Toward the end of the night, when Jack came back out for an encore, he played solo with his guitar.  He sang a couple of songs to his wife, which it is very evident, he loves dearly.  And then he sang a song dedicated to his little girl.  It's called "My Little Girl".  It's my current soundtrack, I keep playing it over and over.  Here are a bit of the lyrics...
"Hey little girl
black and white and right and wrong
only live inside a song
that i will sing to you....
.....how can i look you in the eyes
and tell you such big lies
the best i can do is try to show you
how to love with no fear"

I danced and smiled with tears in my eyes.  How sweet, this lullaby he wrote for his daughter, and how bitter, that it's the truth.  I kept thinking about my husband and our kids, knowing he too wishes he could shelter our kids from what isn't right with the world, that he could protect them from suffering, from pain, from witnessing violence, from injustice.  I know it is just a part of our human experience, but I've seen too much of it this past week.  Being in my line of work, suicide prevention, you hear amazing stories about people's compassion, their ability to make a difference, and the flip side of that is that you hear awful stories about how horrible we can be to one another, about young kids bullying one another to death, about how alone and isolated people feel.  It is depressing.
I know that in some way I do make a difference,  I make the world a better place.  It doesn't seem like enough though.  What are we doing to raise kinder, more compassionate kids?  I don't mean you and me, I mean WE, like we as a culture.  I don't have the answers, I just know I feel like if I sit silently I am contributing to the problem and not the solution.  I think doing something that feels like enough means getting out of my comfort zone and I don't really know exactly what that looks like.

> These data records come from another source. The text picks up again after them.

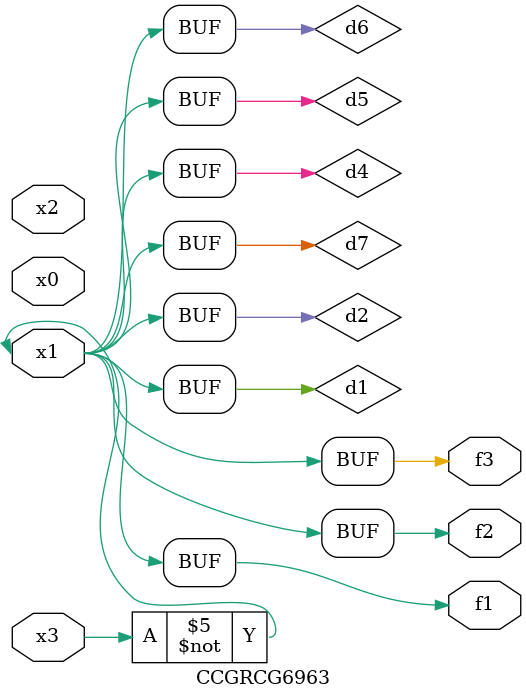
<source format=v>
module CCGRCG6963(
	input x0, x1, x2, x3,
	output f1, f2, f3
);

	wire d1, d2, d3, d4, d5, d6, d7;

	not (d1, x3);
	buf (d2, x1);
	xnor (d3, d1, d2);
	nor (d4, d1);
	buf (d5, d1, d2);
	buf (d6, d4, d5);
	nand (d7, d4);
	assign f1 = d6;
	assign f2 = d7;
	assign f3 = d6;
endmodule

</source>
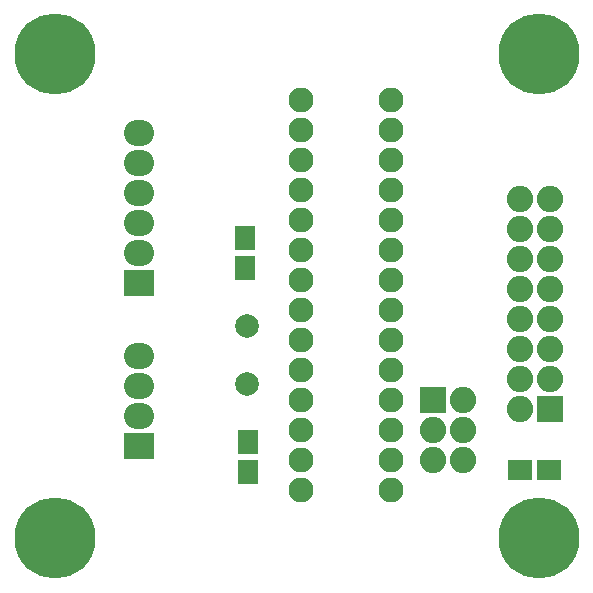
<source format=gts>
G04 #@! TF.FileFunction,Soldermask,Top*
%FSLAX46Y46*%
G04 Gerber Fmt 4.6, Leading zero omitted, Abs format (unit mm)*
G04 Created by KiCad (PCBNEW (after 2015-mar-04 BZR unknown)-product) date 11/9/2016 4:35:45 PM*
%MOMM*%
G01*
G04 APERTURE LIST*
%ADD10C,0.150000*%
%ADD11C,6.858000*%
%ADD12R,1.758000X2.008000*%
%ADD13R,2.235200X2.235200*%
%ADD14O,2.235200X2.235200*%
%ADD15O,2.108000X2.108000*%
%ADD16C,2.009140*%
%ADD17R,2.008000X1.758000*%
%ADD18R,2.540000X2.235200*%
%ADD19O,2.540000X2.235200*%
G04 APERTURE END LIST*
D10*
D11*
X200000000Y-125000000D03*
X159000000Y-125000000D03*
X200000000Y-84000000D03*
X159000000Y-84000000D03*
D12*
X175133000Y-102088000D03*
X175133000Y-99588000D03*
X175387000Y-116860000D03*
X175387000Y-119360000D03*
D13*
X200914000Y-114046000D03*
D14*
X198374000Y-114046000D03*
X200914000Y-111506000D03*
X198374000Y-111506000D03*
X200914000Y-108966000D03*
X198374000Y-108966000D03*
X200914000Y-106426000D03*
X198374000Y-106426000D03*
X200914000Y-103886000D03*
X198374000Y-103886000D03*
X200914000Y-101346000D03*
X198374000Y-101346000D03*
X200914000Y-98806000D03*
X198374000Y-98806000D03*
X200914000Y-96266000D03*
X198374000Y-96266000D03*
D15*
X179832000Y-87884000D03*
X179832000Y-90424000D03*
X179832000Y-92964000D03*
X179832000Y-95504000D03*
X179832000Y-98044000D03*
X179832000Y-100584000D03*
X179832000Y-103124000D03*
X179832000Y-105664000D03*
X179832000Y-108204000D03*
X179832000Y-110744000D03*
X179832000Y-113284000D03*
X179832000Y-115824000D03*
X179832000Y-118364000D03*
X179832000Y-120904000D03*
X187452000Y-120904000D03*
X187452000Y-118364000D03*
X187452000Y-115824000D03*
X187452000Y-113284000D03*
X187452000Y-110744000D03*
X187452000Y-108204000D03*
X187452000Y-105664000D03*
X187452000Y-103124000D03*
X187452000Y-100584000D03*
X187452000Y-98044000D03*
X187452000Y-95504000D03*
X187452000Y-92964000D03*
X187452000Y-90424000D03*
X187452000Y-87884000D03*
D16*
X175260000Y-111914940D03*
X175260000Y-107033060D03*
D17*
X198394000Y-119253000D03*
X200894000Y-119253000D03*
D18*
X166116000Y-117221000D03*
D19*
X166116000Y-114681000D03*
X166116000Y-112141000D03*
X166116000Y-109601000D03*
D18*
X166116000Y-103378000D03*
D19*
X166116000Y-100838000D03*
X166116000Y-98298000D03*
X166116000Y-95758000D03*
X166116000Y-93218000D03*
X166116000Y-90678000D03*
D13*
X191008000Y-113284000D03*
D14*
X193548000Y-113284000D03*
X191008000Y-115824000D03*
X193548000Y-115824000D03*
X191008000Y-118364000D03*
X193548000Y-118364000D03*
M02*

</source>
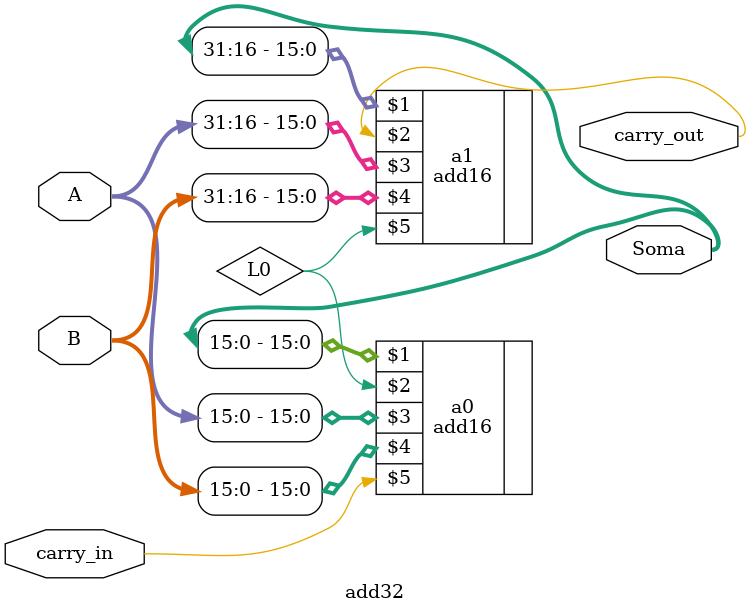
<source format=sv>
module add32(Soma, carry_out, A, B, carry_in);
	output [31:0]Soma;
	output carry_out;
	input [31:0] A, B; //tanto A como B são entradas de 4 bits
	input carry_in;
	
	wire L0;
	
	add16 a0(Soma[15:0], L0, A[15:0], B[15:0], carry_in);
	add16 a1(Soma[31:16], carry_out, A[31:16], B[31:16], L0);
		
endmodule
</source>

Last week, one night during our bedtime talks, Ruby told me a story about a boy in her class teasing two other boys, told them they were going to marry each other.  She said "Wouldn't that be weird, then they would have to kiss each other?"  She's 6, what is appropriate?  I'm navigating new territory for me.  We had a conversation about it and about not teasing or making fun of someone for doing something different than we do, or something we think isn't normal, about how that can make someone sad.  I talked to her about speaking up when someone isn't or can't for themselves.  I don't have the answers of how to fix what is broken, I do have hope that if I continue to teach my daughter to love without fear, as Jack describes it, perhaps she can be a seed of change, too and the world will have a little bit more right than wrong.  One can hope....what else is there?